Some people, like Haiden, are traveling in the other direction, from the cannabis industry into research.

Haiden considers himself a legacy operator. Unlike many people trying to research the plant, Haiden had tons of practical experience. Around the time his farm in Maine failed, Haiden heard Berkowitz was interested in studying cannabis. So, he reached out and was instantly offered a position as a graduate student. 

Haiden recalls a simple conversation. “Gerry asked me two questions: ‘You have your bachelor’s already?’ I said yes. And he said, ‘And you know how to grow weed?’ I said yeah, why? He said, ‘Well, why don’t you come down and be my full-time research assistant?'”

Haiden never expected to thrive at UConn. He had never been much of an academic, his bachelors was in English and he’d had a career as a chef. He’d been kicked off the soccer team in high school for possession.

“He tossed me in the deep end, and I ended up swimming pretty well,” Haiden said. “Turns out this is a solid place for me to be.”

Haiden presented his research on the genetics of trichome growth (the part of the cannabis plant that secretes THC), to a full, attentive crowd. Later he closed out the symposium moderating a panel of local industry luminaries.

Even so, Haiden said he felt torn between the intersection of academia, industry and the old underground culture.

“I argue with people in the institution of academia about the culture. I argue with the culture about the science,” Haiden said. “I’m fighting everybody all the time.”

In his experience, independent cannabis growers didn’t have much respect for scientific rigor, and scientists didn’t have much regard for the spirit that kept cannabis alive during criminalization. The growth and increasing professionalization of the industry threatened that independent spirit.

“People risked their lives,” Haiden said. “I think about how many white-knuckle drives I had going from Maine to Massachusetts, knowing that if I got pulled over, my life could be over.”

He hoped that studying cannabis and the effects of THC on things like pain, PTSD and other applications would shift the balance back to appreciating the psychedelic and spiritual aspects of cannabis within more mainstream culture. He also hoped to bring scientific rigor to independent growers to compete with big growers.

“I think we’re definitely in a transitional phase,” Haiden said. “Cannabis isn’t a gateway drug for people, but I hope it’s a gateway drug for institutions. I hope it changes the institutions more than the institutions change cannabis.”

The future of cannabis is far from certain. The plant, drug and industry exist in a legal grey area, making medical claims hard to study, limiting scientific study and making business challenging.

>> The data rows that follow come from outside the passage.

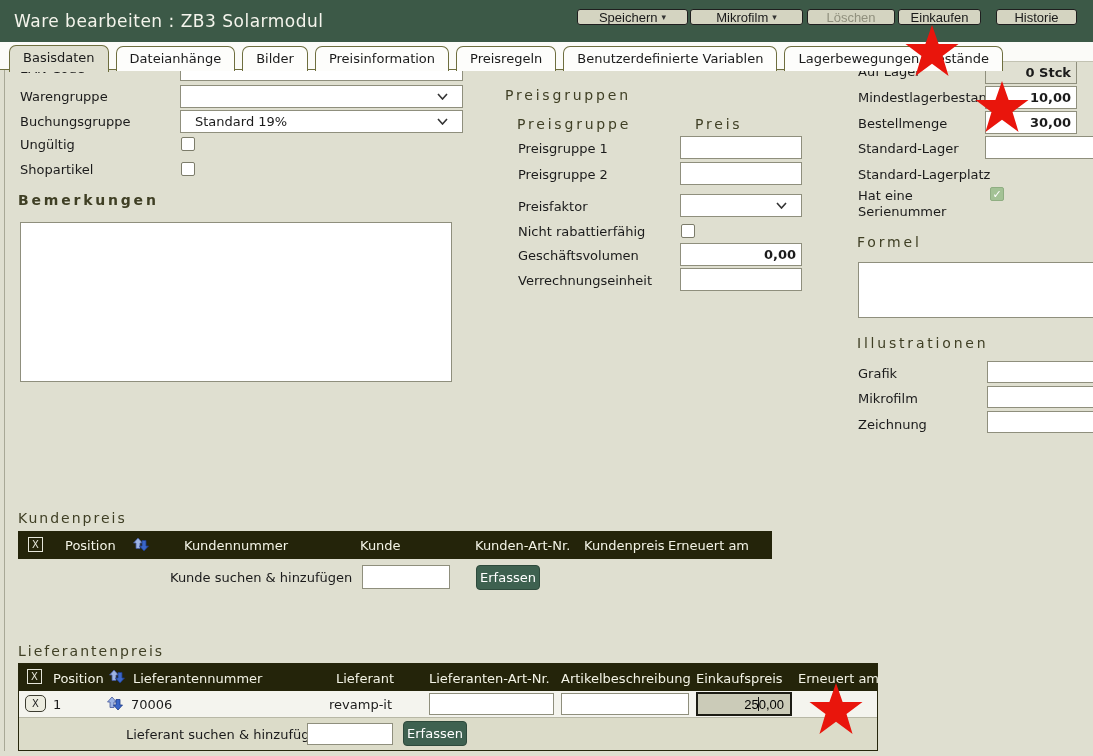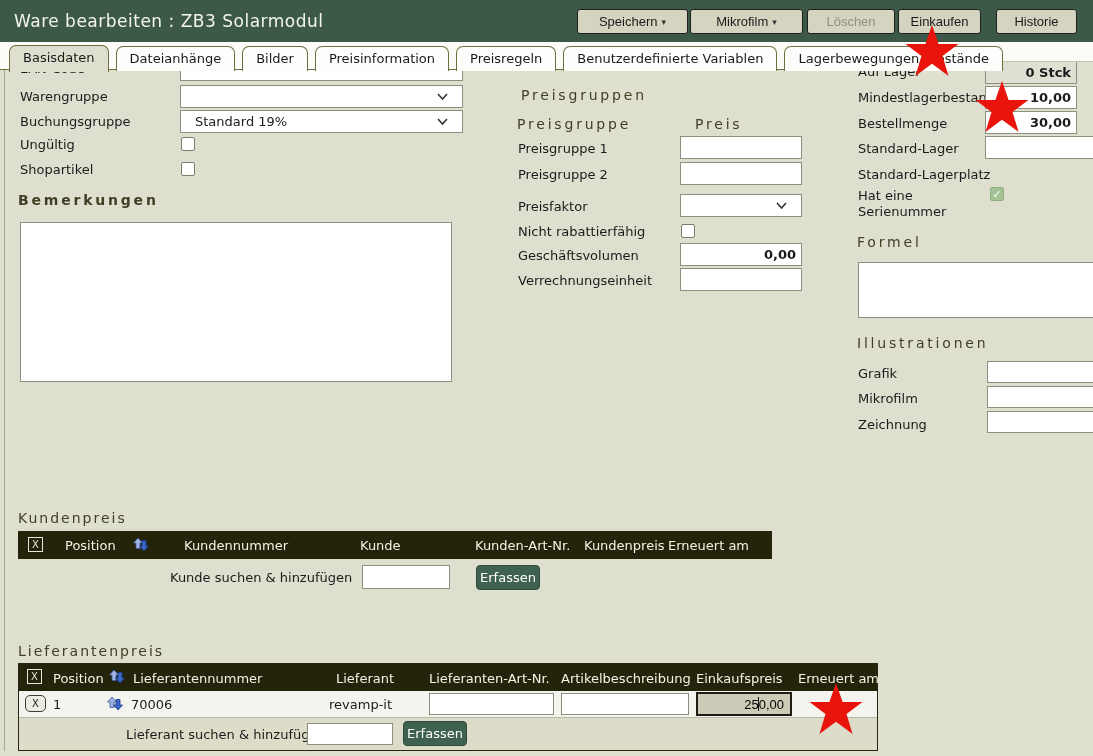"Speichern" .tbtn { height: 25px -> 16px }
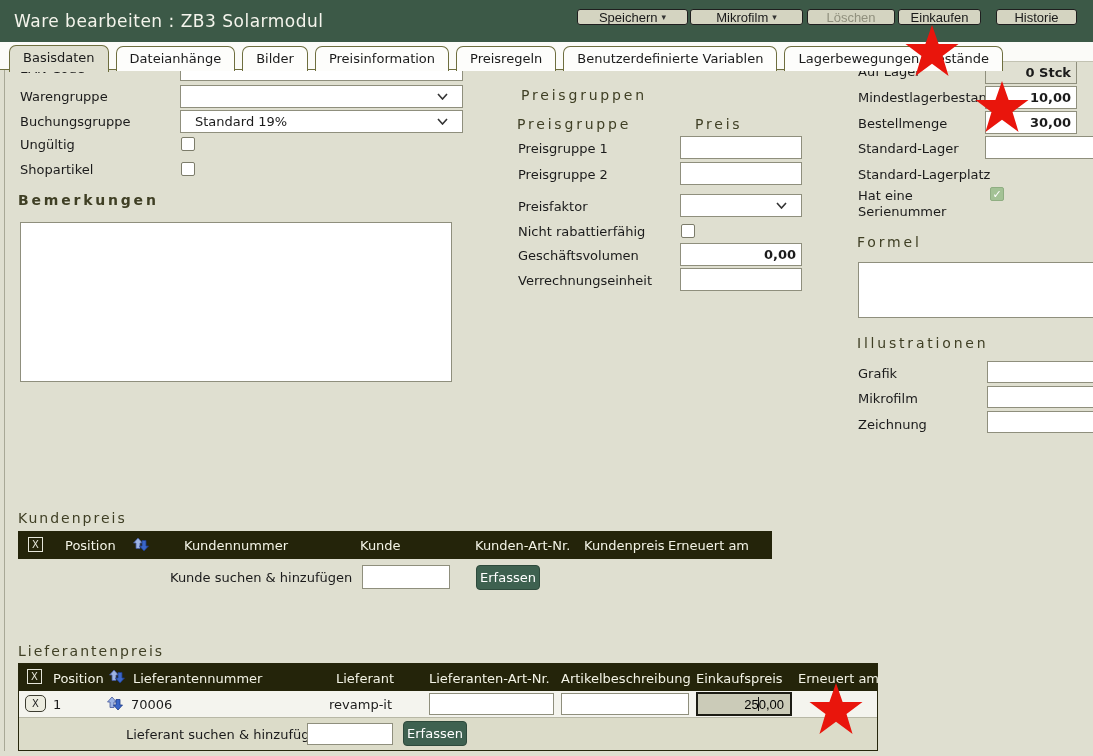"Preisgruppen" div.heading { left: 521px -> 505px }
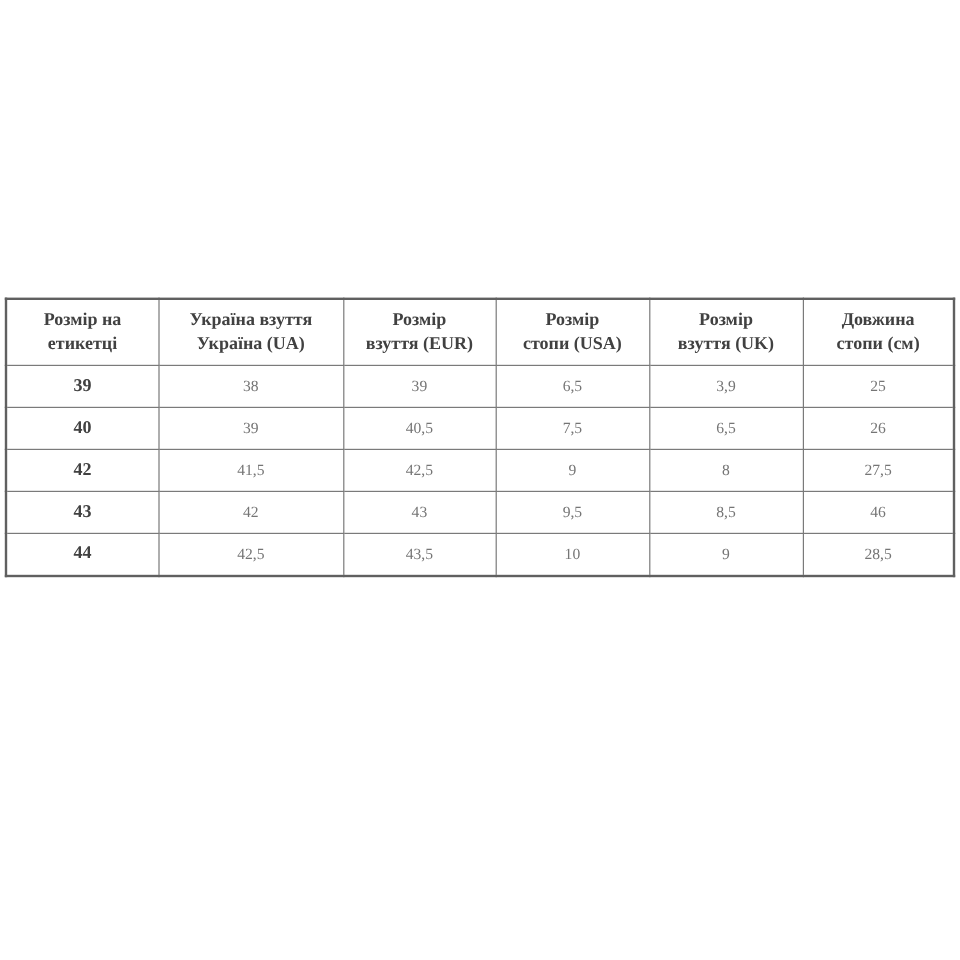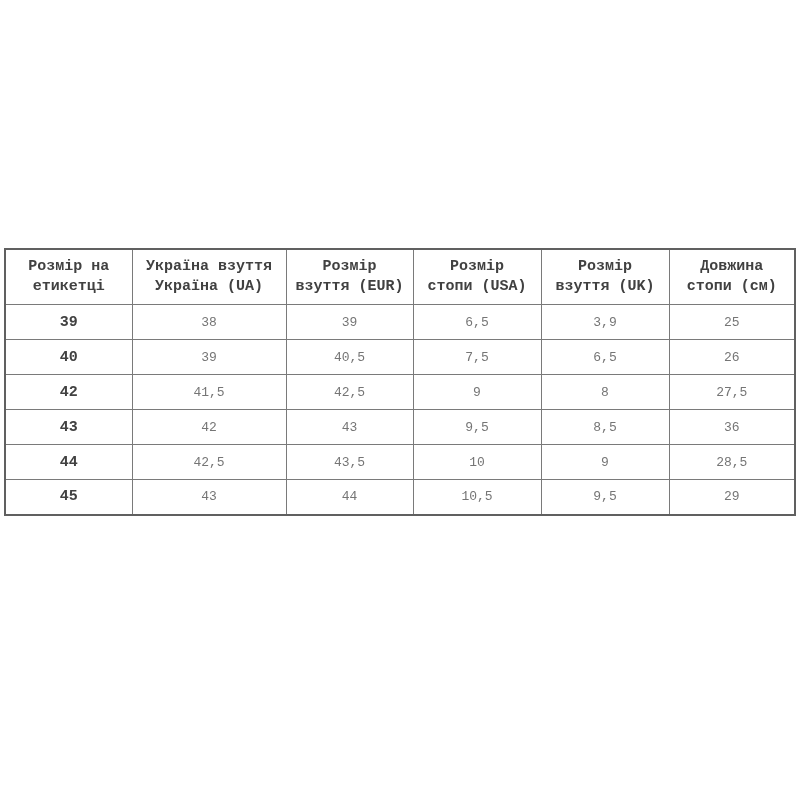"Розмір на" .page { font-family: Liberation Mono, monospace -> Liberation Serif, serif }
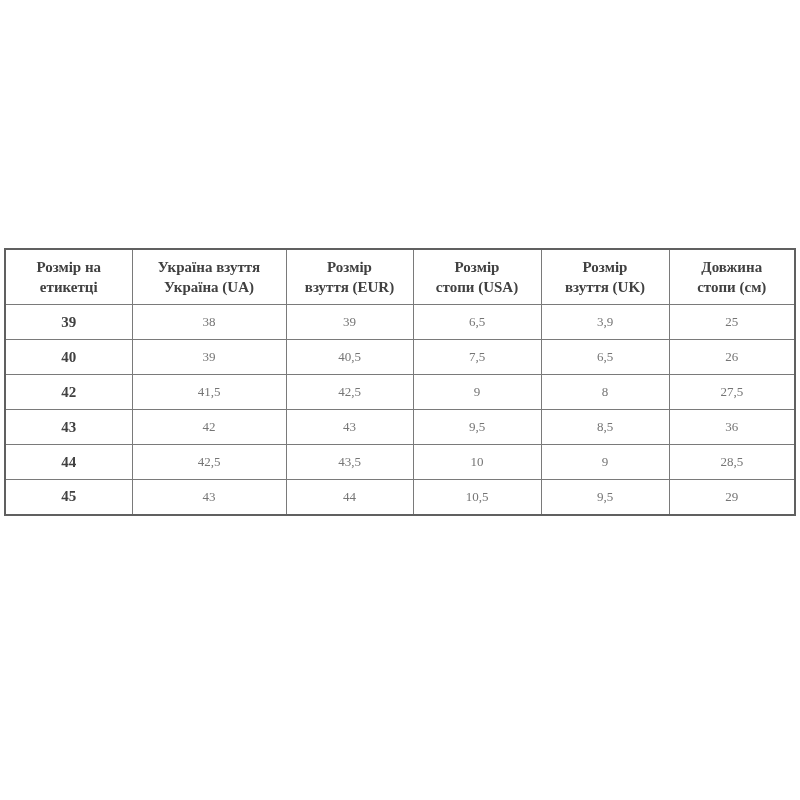"36" td { text: 36 -> 46 }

Many makers of medical cannabis products are also new to making stable, consistent products or are switching to recreational use. A pharmacist for The Botanist dispensary in Danbury at the symposium shared an anecdote about one of their suppliers failing to have a backup pill press machine.

Local business people on the industry panel at the symposium expressed frustration at the stigma, uncertain regulatory environment and “wild west” of product testing and availability. How things are going to settle isn’t clear. Haiden said the differences between recreational and medical will grow sharper in the short term.

“I think in the immediate future, one of the things that will happen is the bifurcation of medical and recreational,” he said. “You won’t have people going into a dispensary to treat their specific type of migraine alongside someone who is looking to get high. Those people should be going to different places.”